I know of no magic way to make the fast easy. But fasting can certainly be a spiritual experience. Rather than trying to ignore the body’s hunger, you can actually use it to bring you closer to your soul. But it takes some contemplation.
On Yom Kippur afternoon, when the sounds from your stomach start to drown out the Yom Kippur prayers and you begin to see mirages of food in front of your eyes, try this meditation:
Look at me! I am a mature and reasonable human being, who usually functions pretty well. But today, just because I missed my morning coffee and toast, I can’t think straight! Here I am sitting in synagogue on the holiest day of the year, and all I can do is hallucinate about paprika chicken and mashed potatoes. An empty stomach has turned a grown man into a ravenous beast.
And what’s even more ridiculous is that, in a couple of hours, it will only take a few mouthfuls of cake and a cup of Coke to make me forget the whole ordeal! Is a plate of food all that I amount to? Am I no more than a composite of my dietary intake? If you take away my tuna sandwich, is that the end of me?
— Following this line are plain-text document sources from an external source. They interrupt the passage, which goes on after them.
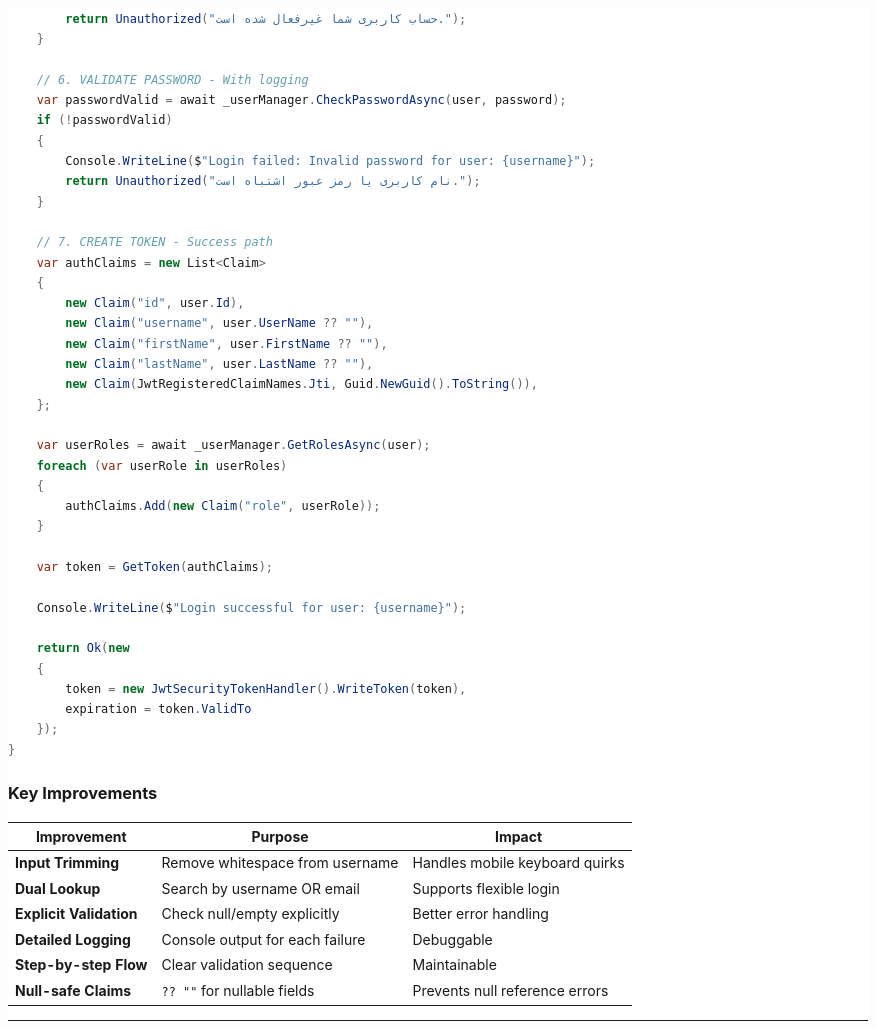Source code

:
 ```csharp
        return Unauthorized("حساب کاربری شما غیرفعال شده است.");
    }

    // 6. VALIDATE PASSWORD - With logging
    var passwordValid = await _userManager.CheckPasswordAsync(user, password);
    if (!passwordValid)
    {
        Console.WriteLine($"Login failed: Invalid password for user: {username}");
        return Unauthorized("نام کاربری یا رمز عبور اشتباه است.");
    }

    // 7. CREATE TOKEN - Success path
    var authClaims = new List<Claim>
    {
        new Claim("id", user.Id),
        new Claim("username", user.UserName ?? ""),
        new Claim("firstName", user.FirstName ?? ""),
        new Claim("lastName", user.LastName ?? ""),
        new Claim(JwtRegisteredClaimNames.Jti, Guid.NewGuid().ToString()),
    };

    var userRoles = await _userManager.GetRolesAsync(user);
    foreach (var userRole in userRoles)
    {
        authClaims.Add(new Claim("role", userRole));
    }

    var token = GetToken(authClaims);

    Console.WriteLine($"Login successful for user: {username}");

    return Ok(new
    {
        token = new JwtSecurityTokenHandler().WriteToken(token),
        expiration = token.ValidTo
    });
}
```

### Key Improvements

| Improvement | Purpose | Impact |
|-------------|---------|--------|
| **Input Trimming** | Remove whitespace from username | Handles mobile keyboard quirks |
| **Dual Lookup** | Search by username OR email | Supports flexible login |
| **Explicit Validation** | Check null/empty explicitly | Better error handling |
| **Detailed Logging** | Console output for each failure | Debuggable |
| **Step-by-step Flow** | Clear validation sequence | Maintainable |
| **Null-safe Claims** | `?? ""` for nullable fields | Prevents null reference errors |

---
The answer is: if your body is all there is, then yes, you are what you eat, and no more. But in truth, your body is not all there is to you. You are much more than a sum of your carbohydrates and proteins. You are not just a body. You are a soul. The body is merely a frail, needy, and temporary home for the soul, your true identity.
We take our body and its needs very seriously. We can live our lives pursuing our body’s cravings and urges, forgetting that there is more to life than our creature comforts. Fasting is a powerful reminder of the fragility and dependence of the body. The hungrier you get, the more you realize how delicate and unsubstantial the body really is. There must be more to your life than breakfast.
The body is no more than an outer shell, a thin surface level of who you are. Your true identity is the part of you that can see beyond your own hunger and feel the hunger of others; can divert itself away from your own needs and focus on the needs of those around you. That is your soul.
All year we work, shop, cook, eat, and exercise to feed our body. One day a year, we step back from our bodily self and step into the world of the soul.
On Yom Kippur, become an observer of the body from the point of view of your soul. Watch your body hunger, pity it for its weakness and frailty, and resolve that in the year to come, you will not make your body and its temporal pleasures the be-all-and-end-all of your life. Rather, you will care for your body so it can serve as a vehicle of goodness, to achieve the mission that your soul was sent to this world to fulfill.